* Request
Collect every line in the entries below that contains the word "have", and copy each of those lines in full.

* Data extract
━━━━━━━━━━━━━━━━
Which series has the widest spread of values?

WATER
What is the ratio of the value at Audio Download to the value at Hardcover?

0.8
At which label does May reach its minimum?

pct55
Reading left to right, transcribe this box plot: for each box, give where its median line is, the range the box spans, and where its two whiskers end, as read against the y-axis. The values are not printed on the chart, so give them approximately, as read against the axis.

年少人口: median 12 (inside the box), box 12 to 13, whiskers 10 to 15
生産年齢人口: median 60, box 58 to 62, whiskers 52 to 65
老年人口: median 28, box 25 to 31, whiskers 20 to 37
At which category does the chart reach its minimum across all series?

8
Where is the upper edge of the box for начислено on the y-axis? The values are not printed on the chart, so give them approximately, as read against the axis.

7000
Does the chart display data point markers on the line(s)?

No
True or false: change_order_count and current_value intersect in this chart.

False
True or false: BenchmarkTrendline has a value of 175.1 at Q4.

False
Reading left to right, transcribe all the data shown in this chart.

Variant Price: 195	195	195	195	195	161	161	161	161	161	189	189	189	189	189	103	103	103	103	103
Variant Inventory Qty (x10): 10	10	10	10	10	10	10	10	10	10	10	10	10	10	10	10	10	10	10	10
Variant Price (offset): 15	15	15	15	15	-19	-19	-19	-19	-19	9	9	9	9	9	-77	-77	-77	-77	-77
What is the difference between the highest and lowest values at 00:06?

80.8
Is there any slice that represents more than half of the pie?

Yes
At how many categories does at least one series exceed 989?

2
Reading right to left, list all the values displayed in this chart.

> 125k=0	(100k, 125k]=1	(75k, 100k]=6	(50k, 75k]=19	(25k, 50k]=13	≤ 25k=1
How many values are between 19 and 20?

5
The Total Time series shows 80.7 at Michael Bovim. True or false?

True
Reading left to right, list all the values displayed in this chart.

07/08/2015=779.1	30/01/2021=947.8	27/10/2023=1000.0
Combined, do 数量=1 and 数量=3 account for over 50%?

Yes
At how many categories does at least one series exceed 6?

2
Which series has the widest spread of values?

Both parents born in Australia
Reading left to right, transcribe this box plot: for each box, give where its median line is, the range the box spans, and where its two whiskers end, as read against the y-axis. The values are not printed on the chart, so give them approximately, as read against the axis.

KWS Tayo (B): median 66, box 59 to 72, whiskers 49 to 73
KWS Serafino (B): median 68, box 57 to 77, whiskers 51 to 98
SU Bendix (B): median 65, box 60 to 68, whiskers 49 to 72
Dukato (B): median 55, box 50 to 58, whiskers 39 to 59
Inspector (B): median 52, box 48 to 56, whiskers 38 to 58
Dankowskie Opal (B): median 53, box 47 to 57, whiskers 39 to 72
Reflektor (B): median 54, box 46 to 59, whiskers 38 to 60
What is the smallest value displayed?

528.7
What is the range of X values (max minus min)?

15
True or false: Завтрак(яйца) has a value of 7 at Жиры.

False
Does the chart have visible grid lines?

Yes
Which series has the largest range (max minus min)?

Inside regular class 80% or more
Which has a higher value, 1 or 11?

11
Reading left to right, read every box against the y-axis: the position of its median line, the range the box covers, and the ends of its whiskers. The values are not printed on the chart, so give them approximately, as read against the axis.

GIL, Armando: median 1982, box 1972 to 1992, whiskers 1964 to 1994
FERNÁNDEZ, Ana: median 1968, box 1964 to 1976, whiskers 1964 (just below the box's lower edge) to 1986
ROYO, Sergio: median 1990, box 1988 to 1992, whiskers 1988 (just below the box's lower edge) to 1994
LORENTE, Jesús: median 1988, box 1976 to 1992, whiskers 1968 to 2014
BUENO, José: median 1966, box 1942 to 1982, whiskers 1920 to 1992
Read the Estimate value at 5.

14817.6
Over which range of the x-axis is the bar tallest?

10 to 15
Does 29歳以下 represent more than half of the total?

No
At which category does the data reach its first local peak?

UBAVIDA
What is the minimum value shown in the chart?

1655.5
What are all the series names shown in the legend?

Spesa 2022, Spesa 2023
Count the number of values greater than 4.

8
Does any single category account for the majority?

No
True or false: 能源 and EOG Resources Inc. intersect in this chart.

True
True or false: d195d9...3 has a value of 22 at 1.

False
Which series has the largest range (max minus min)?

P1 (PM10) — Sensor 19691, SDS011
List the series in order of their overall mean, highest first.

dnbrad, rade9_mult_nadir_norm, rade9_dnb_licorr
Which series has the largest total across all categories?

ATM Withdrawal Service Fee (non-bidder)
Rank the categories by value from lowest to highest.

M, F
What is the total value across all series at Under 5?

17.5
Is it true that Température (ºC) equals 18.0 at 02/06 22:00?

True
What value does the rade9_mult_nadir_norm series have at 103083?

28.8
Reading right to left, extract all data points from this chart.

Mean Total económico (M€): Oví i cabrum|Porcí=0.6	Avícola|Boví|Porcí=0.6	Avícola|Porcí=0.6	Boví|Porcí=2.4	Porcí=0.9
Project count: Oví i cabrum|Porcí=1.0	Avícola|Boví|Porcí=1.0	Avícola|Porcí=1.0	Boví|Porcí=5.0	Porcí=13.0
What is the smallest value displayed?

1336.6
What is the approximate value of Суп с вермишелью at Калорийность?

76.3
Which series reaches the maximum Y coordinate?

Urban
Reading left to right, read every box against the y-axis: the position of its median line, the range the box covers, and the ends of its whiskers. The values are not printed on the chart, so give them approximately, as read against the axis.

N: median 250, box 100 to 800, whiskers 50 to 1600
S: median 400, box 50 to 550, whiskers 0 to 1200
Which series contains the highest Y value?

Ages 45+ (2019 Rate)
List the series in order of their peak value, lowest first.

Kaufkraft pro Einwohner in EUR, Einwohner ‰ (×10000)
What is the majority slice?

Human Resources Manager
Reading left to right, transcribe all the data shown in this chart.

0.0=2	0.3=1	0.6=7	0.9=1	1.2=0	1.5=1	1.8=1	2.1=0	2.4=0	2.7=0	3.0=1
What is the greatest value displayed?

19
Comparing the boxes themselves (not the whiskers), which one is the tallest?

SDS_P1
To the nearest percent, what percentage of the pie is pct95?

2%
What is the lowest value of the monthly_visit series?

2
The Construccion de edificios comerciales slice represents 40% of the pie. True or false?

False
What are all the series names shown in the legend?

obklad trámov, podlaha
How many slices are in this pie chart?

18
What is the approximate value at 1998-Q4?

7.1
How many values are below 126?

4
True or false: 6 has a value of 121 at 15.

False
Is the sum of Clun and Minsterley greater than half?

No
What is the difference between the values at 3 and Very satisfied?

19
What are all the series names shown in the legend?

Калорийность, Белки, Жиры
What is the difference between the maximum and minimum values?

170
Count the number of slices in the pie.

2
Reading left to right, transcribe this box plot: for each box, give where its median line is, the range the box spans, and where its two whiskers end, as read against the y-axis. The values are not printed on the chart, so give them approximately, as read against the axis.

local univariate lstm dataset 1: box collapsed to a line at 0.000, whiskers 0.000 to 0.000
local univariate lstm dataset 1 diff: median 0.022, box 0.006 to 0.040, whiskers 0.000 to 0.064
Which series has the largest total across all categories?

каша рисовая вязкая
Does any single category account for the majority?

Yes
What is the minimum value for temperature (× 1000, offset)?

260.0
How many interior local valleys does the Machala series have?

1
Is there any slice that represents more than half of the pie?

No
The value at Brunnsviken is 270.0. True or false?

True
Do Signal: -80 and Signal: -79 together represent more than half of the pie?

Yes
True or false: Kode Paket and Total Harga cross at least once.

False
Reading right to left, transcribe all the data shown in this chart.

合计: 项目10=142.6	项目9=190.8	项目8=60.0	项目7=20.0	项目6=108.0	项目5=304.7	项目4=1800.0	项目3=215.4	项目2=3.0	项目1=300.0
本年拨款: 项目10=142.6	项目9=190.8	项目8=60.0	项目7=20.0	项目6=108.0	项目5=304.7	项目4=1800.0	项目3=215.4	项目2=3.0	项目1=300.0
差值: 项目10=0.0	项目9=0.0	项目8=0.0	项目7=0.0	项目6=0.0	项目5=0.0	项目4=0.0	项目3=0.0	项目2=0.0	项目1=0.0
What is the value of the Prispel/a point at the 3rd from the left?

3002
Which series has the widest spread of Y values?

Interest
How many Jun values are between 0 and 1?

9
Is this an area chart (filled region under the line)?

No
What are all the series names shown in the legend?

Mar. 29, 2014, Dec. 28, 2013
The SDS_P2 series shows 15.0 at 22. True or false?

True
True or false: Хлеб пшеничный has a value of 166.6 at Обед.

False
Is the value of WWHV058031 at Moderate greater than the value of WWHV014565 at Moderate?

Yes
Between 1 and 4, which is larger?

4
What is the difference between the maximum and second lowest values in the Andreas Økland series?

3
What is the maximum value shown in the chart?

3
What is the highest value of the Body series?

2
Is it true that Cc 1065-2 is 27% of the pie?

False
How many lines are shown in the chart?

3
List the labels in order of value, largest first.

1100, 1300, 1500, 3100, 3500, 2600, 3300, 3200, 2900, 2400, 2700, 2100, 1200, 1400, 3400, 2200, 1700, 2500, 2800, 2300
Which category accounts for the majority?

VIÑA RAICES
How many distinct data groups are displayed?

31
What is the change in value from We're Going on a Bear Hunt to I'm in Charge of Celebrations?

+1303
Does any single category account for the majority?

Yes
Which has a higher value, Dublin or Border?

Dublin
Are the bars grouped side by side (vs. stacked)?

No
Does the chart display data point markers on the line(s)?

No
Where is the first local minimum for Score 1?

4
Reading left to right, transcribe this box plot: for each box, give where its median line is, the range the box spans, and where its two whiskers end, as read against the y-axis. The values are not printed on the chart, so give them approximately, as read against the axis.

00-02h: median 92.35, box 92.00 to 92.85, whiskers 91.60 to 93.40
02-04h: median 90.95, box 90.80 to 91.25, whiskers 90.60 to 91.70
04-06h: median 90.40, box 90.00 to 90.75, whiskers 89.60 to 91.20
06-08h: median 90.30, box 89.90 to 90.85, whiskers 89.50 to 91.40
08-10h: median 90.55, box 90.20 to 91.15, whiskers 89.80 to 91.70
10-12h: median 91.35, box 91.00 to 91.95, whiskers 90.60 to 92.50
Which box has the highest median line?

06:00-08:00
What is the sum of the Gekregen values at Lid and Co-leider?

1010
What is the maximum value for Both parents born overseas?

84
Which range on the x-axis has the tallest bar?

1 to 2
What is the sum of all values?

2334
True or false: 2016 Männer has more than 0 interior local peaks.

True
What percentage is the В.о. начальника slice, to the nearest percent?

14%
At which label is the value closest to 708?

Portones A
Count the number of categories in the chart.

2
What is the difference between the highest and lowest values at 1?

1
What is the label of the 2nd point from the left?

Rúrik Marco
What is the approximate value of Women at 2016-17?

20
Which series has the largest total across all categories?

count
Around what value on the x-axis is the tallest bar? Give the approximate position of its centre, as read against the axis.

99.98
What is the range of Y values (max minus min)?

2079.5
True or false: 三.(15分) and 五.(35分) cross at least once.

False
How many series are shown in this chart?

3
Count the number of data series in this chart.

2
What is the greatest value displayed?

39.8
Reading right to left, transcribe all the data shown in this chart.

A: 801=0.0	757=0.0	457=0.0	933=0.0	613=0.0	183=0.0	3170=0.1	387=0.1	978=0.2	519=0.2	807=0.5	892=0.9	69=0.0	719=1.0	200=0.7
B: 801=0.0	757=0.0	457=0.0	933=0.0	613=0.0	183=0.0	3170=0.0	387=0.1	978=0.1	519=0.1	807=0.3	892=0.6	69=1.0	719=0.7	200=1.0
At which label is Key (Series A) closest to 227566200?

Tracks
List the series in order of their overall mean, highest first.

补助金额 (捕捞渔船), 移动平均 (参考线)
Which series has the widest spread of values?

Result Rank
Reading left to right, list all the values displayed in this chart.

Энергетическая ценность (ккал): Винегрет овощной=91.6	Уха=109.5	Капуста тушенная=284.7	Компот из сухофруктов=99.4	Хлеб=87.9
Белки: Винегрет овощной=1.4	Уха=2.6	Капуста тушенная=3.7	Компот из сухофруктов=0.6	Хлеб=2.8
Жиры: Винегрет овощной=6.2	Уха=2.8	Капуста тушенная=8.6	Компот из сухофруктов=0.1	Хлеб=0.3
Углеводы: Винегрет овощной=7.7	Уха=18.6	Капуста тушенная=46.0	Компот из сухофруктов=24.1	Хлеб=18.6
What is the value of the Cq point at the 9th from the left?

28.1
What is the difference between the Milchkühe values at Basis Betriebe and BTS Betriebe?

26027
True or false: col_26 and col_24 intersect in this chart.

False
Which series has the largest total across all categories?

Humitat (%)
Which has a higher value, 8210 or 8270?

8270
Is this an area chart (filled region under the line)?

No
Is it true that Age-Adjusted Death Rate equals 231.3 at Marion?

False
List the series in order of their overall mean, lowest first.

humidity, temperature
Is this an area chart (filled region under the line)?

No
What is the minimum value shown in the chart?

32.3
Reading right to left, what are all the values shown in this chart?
━━━━━━━━━━━━━━━━
* Task output
Does the chart have visible grid lines?
What value does the rade9_mult_nadir_norm series have at 103083?
How many interior local valleys does the Machala series have?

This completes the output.